During the 1940s and early 1950s, Hellman was at her peak as a playwright. Her war plays, Watch on the Rhine and The Searching Wind, were enormous successes. Although some critics believe these plays are dated, they contain considerable force as statements of individual responsibility and democratic conviction. In The Searching Wind, Hellman probes the extent to which a generation’s habits of mind and the tendency to appease evil led to war. In Watch on the Rhine, she explores through her hero, Kurt Muller, the power that even a frail, vulnerable individual can exert in awakening complacent Americans to the part they must play in a world menaced by fascism and other antidemocratic powers.
In The Autumn Garden and Toys in the Attic, Hellman returns to the South and to the backgrounds of her youth. These mature plays, with their reflections on middle age, provide a transition to her deftly written memoirs, which concentrate not on her career but on the shaping of her character—a process she regarded as incomplete. The very title of her first memoir, An Unfinished Woman, suggests that for her the act of writing memoirs was an acknowledgment as much of what she failed to understand as of what she achieved. Indeed, as several reviewers remarked, she had little to say about her life in the theater, about her vision of drama, or about her career as a screenwriter in Hollywood. Instead, she offered her readers vivid anecdotes drawn from her childhood in New Orleans and New York, her years of living with the detective story writer Dashiell Hammett, and her political activities and travels. What matters most, Hellman’s memoirs imply, is her sense of herself as a personality. It is her foibles, her terrible anger, her puzzlement at other people’s behavior—such as that of her eccentric friend, Arthur Cowan—and her own contradictory actions that stock her memoirs with enormously entertaining episodes.
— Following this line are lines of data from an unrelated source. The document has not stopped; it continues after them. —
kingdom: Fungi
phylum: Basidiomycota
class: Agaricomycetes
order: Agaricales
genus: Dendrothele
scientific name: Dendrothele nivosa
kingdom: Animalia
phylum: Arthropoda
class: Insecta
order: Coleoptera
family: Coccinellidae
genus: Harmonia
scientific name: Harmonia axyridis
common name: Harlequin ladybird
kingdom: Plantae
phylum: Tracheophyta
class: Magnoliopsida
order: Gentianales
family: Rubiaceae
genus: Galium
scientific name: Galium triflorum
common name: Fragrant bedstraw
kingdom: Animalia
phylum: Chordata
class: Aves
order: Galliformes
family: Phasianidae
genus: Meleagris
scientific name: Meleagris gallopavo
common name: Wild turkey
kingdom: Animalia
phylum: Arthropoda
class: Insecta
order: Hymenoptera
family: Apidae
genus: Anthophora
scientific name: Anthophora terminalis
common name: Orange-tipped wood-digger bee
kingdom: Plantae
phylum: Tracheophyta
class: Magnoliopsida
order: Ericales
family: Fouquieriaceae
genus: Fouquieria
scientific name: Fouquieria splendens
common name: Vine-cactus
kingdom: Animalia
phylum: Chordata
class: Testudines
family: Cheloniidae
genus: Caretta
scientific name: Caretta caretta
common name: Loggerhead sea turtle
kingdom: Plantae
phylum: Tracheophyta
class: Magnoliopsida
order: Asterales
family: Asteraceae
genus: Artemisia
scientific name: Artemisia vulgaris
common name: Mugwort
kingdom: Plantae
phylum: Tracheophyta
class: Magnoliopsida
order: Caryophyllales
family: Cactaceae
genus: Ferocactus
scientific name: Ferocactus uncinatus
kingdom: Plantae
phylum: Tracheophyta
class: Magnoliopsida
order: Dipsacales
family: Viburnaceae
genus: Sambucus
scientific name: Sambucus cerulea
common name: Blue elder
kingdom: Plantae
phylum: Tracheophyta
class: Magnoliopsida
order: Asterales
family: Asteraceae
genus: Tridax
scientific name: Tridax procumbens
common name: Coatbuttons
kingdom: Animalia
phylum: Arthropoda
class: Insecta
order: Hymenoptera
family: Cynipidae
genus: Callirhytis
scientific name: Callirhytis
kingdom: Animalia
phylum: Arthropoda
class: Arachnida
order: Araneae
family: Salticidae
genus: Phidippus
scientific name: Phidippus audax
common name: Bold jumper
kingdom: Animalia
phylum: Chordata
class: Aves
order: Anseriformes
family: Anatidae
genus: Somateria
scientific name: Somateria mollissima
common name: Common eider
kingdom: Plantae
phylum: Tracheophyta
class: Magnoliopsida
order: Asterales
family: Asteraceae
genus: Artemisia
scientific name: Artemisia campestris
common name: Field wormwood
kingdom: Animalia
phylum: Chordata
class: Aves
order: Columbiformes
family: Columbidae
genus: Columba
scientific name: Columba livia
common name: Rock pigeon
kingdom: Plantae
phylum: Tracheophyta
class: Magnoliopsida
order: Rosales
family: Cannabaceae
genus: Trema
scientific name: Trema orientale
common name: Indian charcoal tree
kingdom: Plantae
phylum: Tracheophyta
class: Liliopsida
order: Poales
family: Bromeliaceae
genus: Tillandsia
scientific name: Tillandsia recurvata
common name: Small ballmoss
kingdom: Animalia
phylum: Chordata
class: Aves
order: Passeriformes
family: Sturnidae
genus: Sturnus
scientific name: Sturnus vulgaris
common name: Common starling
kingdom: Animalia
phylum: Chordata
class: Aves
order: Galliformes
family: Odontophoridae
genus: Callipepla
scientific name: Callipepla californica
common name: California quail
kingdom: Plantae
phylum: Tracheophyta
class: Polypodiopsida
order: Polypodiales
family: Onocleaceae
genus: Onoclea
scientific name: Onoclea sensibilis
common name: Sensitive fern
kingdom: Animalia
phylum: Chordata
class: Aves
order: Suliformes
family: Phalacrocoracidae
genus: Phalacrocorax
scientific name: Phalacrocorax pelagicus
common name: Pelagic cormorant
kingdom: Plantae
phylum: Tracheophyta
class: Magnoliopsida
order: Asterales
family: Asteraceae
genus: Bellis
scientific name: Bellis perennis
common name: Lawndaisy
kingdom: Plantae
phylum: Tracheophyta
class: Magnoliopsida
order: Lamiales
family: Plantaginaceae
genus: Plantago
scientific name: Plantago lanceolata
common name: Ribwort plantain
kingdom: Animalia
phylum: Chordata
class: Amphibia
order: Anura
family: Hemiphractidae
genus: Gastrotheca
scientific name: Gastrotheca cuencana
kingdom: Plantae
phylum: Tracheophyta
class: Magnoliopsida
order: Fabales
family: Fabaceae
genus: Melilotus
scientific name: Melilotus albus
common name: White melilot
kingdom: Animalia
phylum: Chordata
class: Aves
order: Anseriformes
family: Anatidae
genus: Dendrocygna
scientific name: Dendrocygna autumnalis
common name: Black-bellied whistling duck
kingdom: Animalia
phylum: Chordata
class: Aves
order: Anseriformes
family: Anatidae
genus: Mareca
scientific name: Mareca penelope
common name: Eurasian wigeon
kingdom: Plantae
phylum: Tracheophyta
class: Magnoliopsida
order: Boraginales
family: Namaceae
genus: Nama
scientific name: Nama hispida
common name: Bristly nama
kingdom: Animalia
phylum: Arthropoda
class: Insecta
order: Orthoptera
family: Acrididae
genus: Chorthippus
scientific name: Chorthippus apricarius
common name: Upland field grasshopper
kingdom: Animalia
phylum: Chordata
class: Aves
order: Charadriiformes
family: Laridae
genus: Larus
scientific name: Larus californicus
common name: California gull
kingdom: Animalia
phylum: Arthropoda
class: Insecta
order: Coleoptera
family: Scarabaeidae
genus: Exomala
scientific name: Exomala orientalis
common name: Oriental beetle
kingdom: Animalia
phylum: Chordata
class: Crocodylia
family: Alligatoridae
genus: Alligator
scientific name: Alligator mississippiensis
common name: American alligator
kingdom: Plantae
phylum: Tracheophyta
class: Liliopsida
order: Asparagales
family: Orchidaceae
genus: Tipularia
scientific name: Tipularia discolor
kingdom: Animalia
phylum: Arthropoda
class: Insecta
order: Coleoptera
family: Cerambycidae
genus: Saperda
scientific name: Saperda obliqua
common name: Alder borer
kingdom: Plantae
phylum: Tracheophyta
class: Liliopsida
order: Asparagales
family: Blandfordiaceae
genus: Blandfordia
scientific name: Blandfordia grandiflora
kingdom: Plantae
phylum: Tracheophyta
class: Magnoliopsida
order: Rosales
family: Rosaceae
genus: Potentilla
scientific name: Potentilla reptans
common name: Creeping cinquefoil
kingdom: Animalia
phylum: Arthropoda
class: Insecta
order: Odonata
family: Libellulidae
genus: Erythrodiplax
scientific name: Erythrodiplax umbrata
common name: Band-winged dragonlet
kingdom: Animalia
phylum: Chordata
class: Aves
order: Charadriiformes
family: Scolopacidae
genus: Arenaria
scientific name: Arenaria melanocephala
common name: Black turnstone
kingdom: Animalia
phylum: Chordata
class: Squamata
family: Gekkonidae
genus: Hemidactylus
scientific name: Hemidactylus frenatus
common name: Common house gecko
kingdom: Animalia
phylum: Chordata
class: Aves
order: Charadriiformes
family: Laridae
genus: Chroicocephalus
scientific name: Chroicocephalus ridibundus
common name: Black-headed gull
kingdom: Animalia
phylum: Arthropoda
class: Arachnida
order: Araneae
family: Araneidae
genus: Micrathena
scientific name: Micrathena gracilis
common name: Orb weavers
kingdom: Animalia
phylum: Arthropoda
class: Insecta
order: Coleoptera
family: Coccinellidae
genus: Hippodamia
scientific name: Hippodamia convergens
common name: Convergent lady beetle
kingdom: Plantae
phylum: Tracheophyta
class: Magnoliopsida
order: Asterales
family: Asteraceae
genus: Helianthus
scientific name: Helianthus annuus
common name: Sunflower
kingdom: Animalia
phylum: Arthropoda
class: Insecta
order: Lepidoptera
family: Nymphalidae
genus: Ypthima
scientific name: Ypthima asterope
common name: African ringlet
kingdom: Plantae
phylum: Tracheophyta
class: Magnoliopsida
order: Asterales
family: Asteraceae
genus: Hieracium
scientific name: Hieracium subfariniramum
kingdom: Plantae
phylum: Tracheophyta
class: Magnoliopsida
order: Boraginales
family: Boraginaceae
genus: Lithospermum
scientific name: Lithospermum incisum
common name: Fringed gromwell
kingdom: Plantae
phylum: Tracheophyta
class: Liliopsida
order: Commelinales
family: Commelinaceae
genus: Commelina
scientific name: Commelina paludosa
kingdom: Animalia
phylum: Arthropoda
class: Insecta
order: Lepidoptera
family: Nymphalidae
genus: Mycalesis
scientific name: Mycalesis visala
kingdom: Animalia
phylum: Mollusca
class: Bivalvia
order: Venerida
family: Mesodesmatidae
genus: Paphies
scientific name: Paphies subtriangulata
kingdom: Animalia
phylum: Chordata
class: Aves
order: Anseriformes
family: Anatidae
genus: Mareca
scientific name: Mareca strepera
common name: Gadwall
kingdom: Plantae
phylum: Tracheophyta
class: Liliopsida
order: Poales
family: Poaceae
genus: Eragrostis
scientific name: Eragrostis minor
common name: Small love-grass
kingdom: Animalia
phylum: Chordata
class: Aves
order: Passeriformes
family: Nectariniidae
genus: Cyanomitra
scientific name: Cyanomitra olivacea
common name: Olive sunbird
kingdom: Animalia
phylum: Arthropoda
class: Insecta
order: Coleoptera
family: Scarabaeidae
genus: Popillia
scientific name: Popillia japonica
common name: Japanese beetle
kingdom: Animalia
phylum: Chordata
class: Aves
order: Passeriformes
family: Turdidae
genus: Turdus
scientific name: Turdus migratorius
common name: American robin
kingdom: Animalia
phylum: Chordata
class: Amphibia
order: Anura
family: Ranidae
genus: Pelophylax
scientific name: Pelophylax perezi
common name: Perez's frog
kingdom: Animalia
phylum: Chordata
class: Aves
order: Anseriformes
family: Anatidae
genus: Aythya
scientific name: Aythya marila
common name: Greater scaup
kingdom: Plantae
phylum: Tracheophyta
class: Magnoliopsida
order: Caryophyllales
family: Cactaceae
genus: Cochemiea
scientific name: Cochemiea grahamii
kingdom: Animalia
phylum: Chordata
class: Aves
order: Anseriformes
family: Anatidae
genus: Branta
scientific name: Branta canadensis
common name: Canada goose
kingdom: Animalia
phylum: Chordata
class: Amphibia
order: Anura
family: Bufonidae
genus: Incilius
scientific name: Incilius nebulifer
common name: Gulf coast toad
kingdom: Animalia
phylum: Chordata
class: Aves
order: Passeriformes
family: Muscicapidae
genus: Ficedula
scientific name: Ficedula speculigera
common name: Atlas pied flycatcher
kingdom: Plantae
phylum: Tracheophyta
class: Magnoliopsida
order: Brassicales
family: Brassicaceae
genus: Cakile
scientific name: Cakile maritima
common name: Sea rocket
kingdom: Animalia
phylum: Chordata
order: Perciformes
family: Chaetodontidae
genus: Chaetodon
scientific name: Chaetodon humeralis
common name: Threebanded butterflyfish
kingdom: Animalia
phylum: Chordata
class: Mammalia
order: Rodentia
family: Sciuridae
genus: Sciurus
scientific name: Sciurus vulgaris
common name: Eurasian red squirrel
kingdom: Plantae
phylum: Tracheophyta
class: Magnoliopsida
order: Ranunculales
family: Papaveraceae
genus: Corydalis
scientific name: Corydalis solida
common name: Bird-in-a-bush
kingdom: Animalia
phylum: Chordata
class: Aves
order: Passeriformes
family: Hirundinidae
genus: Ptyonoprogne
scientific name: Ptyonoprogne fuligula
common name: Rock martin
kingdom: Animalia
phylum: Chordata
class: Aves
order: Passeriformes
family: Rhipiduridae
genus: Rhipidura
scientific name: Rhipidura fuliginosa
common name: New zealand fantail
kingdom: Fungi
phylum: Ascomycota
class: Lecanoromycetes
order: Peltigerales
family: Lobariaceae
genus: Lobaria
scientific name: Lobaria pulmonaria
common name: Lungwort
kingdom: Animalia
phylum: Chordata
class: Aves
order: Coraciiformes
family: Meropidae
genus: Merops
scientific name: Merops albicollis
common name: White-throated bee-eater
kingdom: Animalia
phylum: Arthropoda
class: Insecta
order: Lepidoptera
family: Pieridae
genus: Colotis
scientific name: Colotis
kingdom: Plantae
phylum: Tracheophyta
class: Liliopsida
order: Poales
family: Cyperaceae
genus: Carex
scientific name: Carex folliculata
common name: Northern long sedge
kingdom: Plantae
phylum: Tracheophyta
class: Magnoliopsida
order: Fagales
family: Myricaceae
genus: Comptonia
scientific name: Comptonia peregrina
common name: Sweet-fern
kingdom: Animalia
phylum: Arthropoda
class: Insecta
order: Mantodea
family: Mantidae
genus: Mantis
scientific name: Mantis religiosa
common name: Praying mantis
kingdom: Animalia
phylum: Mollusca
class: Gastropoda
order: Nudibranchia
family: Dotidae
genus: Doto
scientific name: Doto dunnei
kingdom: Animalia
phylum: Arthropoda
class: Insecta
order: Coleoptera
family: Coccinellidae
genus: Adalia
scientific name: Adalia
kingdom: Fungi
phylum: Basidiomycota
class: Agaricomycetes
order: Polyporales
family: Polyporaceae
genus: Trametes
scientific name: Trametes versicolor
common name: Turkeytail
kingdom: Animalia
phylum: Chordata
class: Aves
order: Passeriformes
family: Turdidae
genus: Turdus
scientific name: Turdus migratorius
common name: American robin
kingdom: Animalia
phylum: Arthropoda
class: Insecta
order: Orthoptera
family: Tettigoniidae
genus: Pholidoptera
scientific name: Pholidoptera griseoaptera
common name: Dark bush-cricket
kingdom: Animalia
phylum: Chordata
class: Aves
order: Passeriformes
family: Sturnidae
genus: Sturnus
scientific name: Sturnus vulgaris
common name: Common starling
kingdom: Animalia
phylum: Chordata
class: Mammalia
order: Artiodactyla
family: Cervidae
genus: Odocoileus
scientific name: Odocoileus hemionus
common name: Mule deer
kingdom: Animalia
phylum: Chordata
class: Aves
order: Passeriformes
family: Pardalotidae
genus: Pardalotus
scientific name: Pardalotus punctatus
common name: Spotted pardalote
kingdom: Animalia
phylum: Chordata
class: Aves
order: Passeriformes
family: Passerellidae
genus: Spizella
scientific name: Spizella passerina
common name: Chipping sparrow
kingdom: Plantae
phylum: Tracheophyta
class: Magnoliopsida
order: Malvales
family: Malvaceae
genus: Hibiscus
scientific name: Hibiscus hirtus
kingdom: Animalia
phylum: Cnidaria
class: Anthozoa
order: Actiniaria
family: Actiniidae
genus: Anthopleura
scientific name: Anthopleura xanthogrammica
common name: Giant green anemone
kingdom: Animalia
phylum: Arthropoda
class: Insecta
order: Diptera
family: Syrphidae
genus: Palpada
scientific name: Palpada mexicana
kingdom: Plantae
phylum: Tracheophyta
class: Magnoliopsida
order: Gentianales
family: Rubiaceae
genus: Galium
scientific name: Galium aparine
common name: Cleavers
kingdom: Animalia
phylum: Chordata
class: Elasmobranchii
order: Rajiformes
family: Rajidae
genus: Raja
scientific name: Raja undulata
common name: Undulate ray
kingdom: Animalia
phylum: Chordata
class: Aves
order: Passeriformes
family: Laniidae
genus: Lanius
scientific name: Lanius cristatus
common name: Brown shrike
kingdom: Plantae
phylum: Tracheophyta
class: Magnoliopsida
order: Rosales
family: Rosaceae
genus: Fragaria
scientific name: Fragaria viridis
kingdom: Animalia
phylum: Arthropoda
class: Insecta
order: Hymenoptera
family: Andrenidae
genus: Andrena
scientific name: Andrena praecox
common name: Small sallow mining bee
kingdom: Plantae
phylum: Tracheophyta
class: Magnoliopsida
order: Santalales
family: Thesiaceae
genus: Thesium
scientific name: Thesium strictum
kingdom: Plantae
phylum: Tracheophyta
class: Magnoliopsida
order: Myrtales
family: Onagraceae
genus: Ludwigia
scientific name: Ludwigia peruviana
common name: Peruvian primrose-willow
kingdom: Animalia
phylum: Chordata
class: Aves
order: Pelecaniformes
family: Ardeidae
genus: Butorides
Because of the controversy that surrounded Hellman’s politics, including charges that she was an apologist for Joseph Stalin’s Soviet Union, much of her work has been attacked. Her memoirs won for her new generations of readers—many of whom did not know her plays—even as they gained new enemies for her who disparaged the veracity of what she had written. Yet such controversies cannot diminish her significant place in the American theater. Indeed, her best plays continue to be produced and her work continues to attract the serious attention of theater scholars and critics.
Hellman received numerous awards and honors throughout her career. These included the Academy of Arts and Letters gold medal for distinguished achievement in theater, a National Book Award (for An Unfinished Woman), and New York Drama Critics Circle awards. Hellman died on June 30, 1984, on Martha's Vineyard in Massachusetts. She was seventy-nine years old.